Content starts

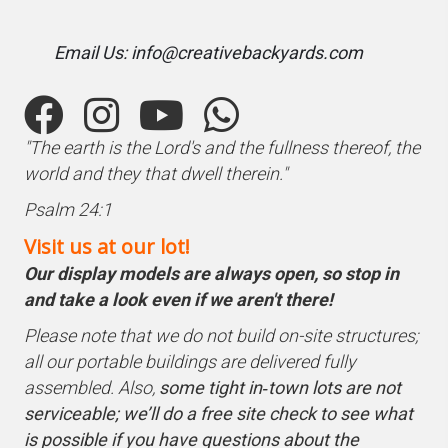
Email Us: info@creativebackyards.com
"The earth is the Lord's and the fullness thereof, the
world and they that dwell therein."
Psalm 24:1
Visit us at our lot!
Our display models are always open, so stop in
and take a look even if we aren't there!
Please note that we do not build on-site structures;
all our portable buildings are delivered fully
assembled. Also,
some tight in‑town lots are not
serviceable; we’ll do a free site check to see what
is possible if you have questions about the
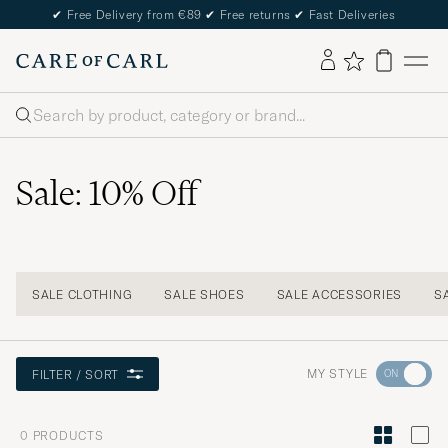
✔
Free Delivery from €89
✔
Free returns
✔
Fast Deliveries
Search
Sale: 10% Off
SALE CLOTHING
SALE SHOES
SALE ACCESSORIES
S
Go
MY STYLE
FILTER / SORT
to
Style
0
PRODUCTS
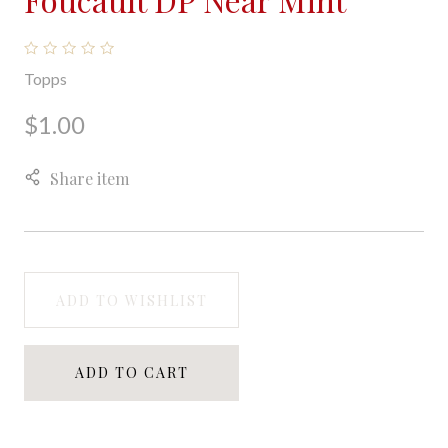
Topps
$1.00
Share item
ADD TO WISHLIST
ADD TO CART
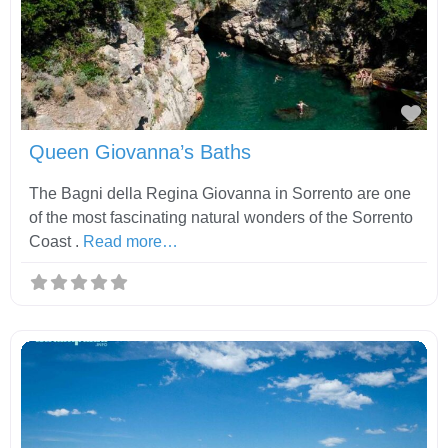
Fav
Queen Giovanna’s Baths
The Bagni della Regina Giovanna in Sorrento are one
of the most fascinating natural wonders of the Sorrento
Coast .
Read more…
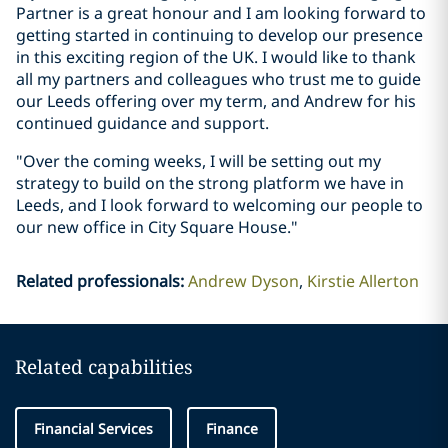
Partner is a great honour and I am looking forward to
getting started in continuing to develop our presence
in this exciting region of the UK. I would like to thank
all my partners and colleagues who trust me to guide
our Leeds offering over my term, and Andrew for his
continued guidance and support.
"Over the coming weeks, I will be setting out my
strategy to build on the strong platform we have in
Leeds, and I look forward to welcoming our people to
our new office in City Square House."
Related professionals
:
Andrew Dyson
Kirstie Allerton
Related capabilities
Financial Services
Finance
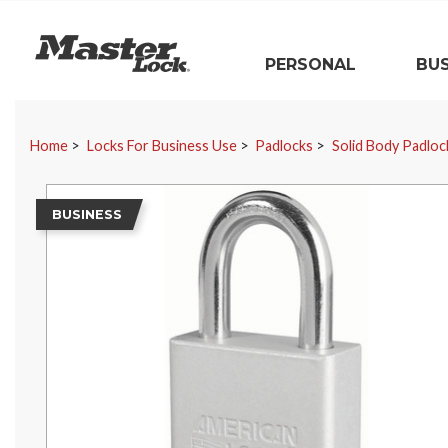
Master Lock
PERSONAL
BUS
Skip Navigation
Home
Locks For Business Use
Padlocks
Solid Body Padloc
BUSINESS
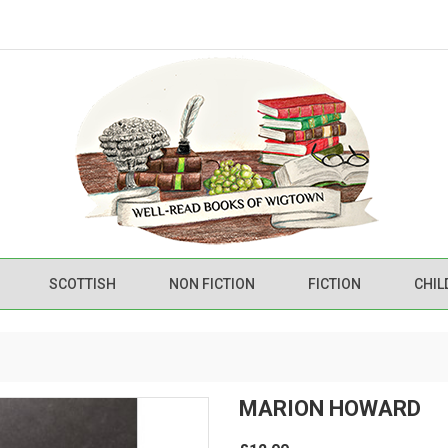
SCOTTISH
NON FICTION
FICTION
CHIL
MARION HOWARD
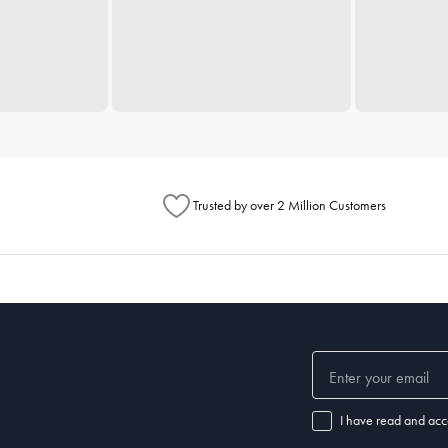
Trusted by over 2 Million Customers
I have read and acc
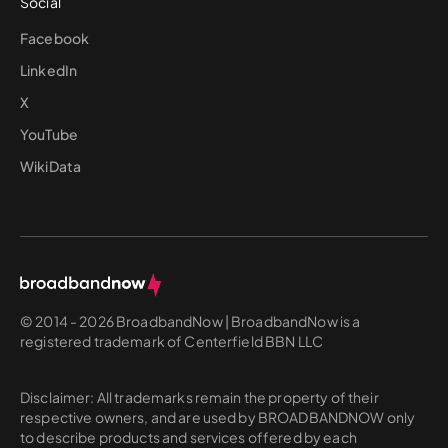
Social
Facebook
LinkedIn
X
YouTube
WikiData
© 2014 - 2026 BroadbandNow | BroadbandNow is a
registered trademark of Centerfield BBN LLC
Disclaimer: All trademarks remain the property of their
respective owners, and are used by BROADBANDNOW only
to describe products and services offered by each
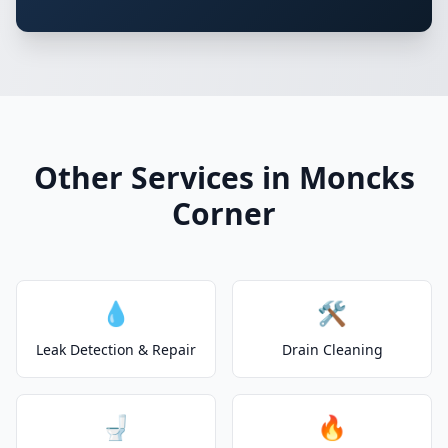
Other Services in Moncks
Corner
💧
🛠️
Leak Detection & Repair
Drain Cleaning
🚽
🔥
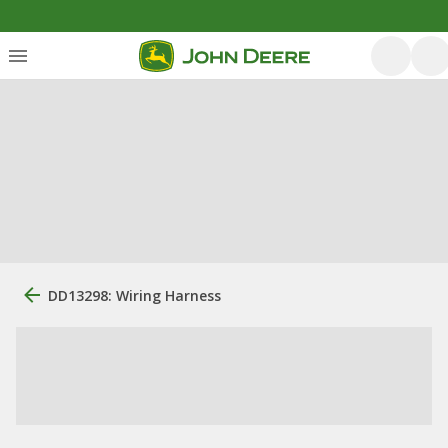
DD13298: Wiring Harness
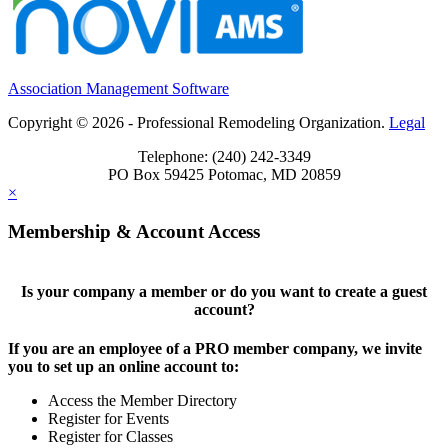
Association Management Software
Copyright © 2026 - Professional Remodeling Organization.
Legal
Telephone: (240) 242-3349
PO Box 59425 Potomac, MD 20859
×
Membership & Account Access
Is your company a member or do you want to create a guest
account?
If you are an employee of a PRO member company, we invite
you to set up an online account to:
Access the Member Directory
Register for Events
Register for Classes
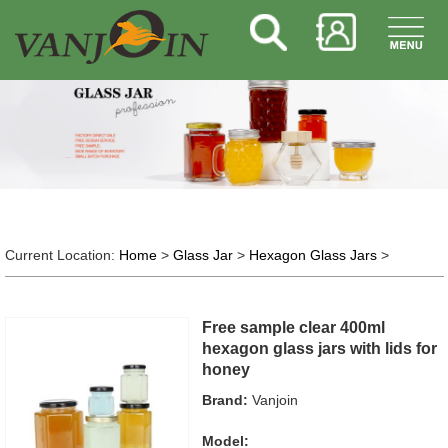
Current Location:
Home
>
Glass Jar
>
Hexagon Glass Jars
>
Free sample clear 400ml
hexagon glass jars with lids for
honey
Brand:
Vanjoin
Model:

Content ends

Task description: Print every entry exactly as written, without the pictures.

Expected answer:
Email Us: info@creativebackyards.com
"The earth is the Lord's and the fullness thereof, the
world and they that dwell therein."
Psalm 24:1
Visit us at our lot!
Our display models are always open, so stop in
and take a look even if we aren't there!
Please note that we do not build on-site structures;
all our portable buildings are delivered fully
assembled. Also,
some tight in‑town lots are not
serviceable; we’ll do a free site check to see what
is possible if you have questions about the
✔
Free Delivery from €89
✔
Free returns
✔
Fast Deliveries
Search
Sale: 10% Off
SALE CLOTHING
SALE SHOES
SALE ACCESSORIES
S
Go
MY STYLE
FILTER / SORT
to
Style
0
PRODUCTS
Topps
$1.00
Share item
ADD TO WISHLIST
ADD TO CART
Fav
Queen Giovanna’s Baths
The Bagni della Regina Giovanna in Sorrento are one
of the most fascinating natural wonders of the Sorrento
Coast .
Read more…
Partner is a great honour and I am looking forward to
getting started in continuing to develop our presence
in this exciting region of the UK. I would like to thank
all my partners and colleagues who trust me to guide
our Leeds offering over my term, and Andrew for his
continued guidance and support.
"Over the coming weeks, I will be setting out my
strategy to build on the strong platform we have in
Leeds, and I look forward to welcoming our people to
our new office in City Square House."
Related professionals
:
Andrew Dyson
Kirstie Allerton
Related capabilities
Financial Services
Finance
Master Lock
PERSONAL
BUS
Skip Navigation
Home
Locks For Business Use
Padlocks
Solid Body Padloc
BUSINESS
SCOTTISH
NON FICTION
FICTION
CHIL
MARION HOWARD
Trusted by over 2 Million Customers
I have read and acc
Social
Facebook
LinkedIn
X
YouTube
WikiData
© 2014 - 2026 BroadbandNow | BroadbandNow is a
registered trademark of Centerfield BBN LLC
Disclaimer: All trademarks remain the property of their
respective owners, and are used by BROADBANDNOW only
to describe products and services offered by each
Other Services in Moncks
Corner
💧
🛠️
Leak Detection & Repair
Drain Cleaning
🚽
🔥
DD13298: Wiring Harness
Association Management Software
Copyright © 2026 - Professional Remodeling Organization.
Legal
Telephone: (240) 242-3349
PO Box 59425 Potomac, MD 20859
×
Membership & Account Access
Is your company a member or do you want to create a guest
account?
If you are an employee of a PRO member company, we invite
you to set up an online account to:
Access the Member Directory
Register for Events
Register for Classes
Current Location:
Home
>
Glass Jar
>
Hexagon Glass Jars
>
Free sample clear 400ml
hexagon glass jars with lids for
honey
Brand:
Vanjoin
Model:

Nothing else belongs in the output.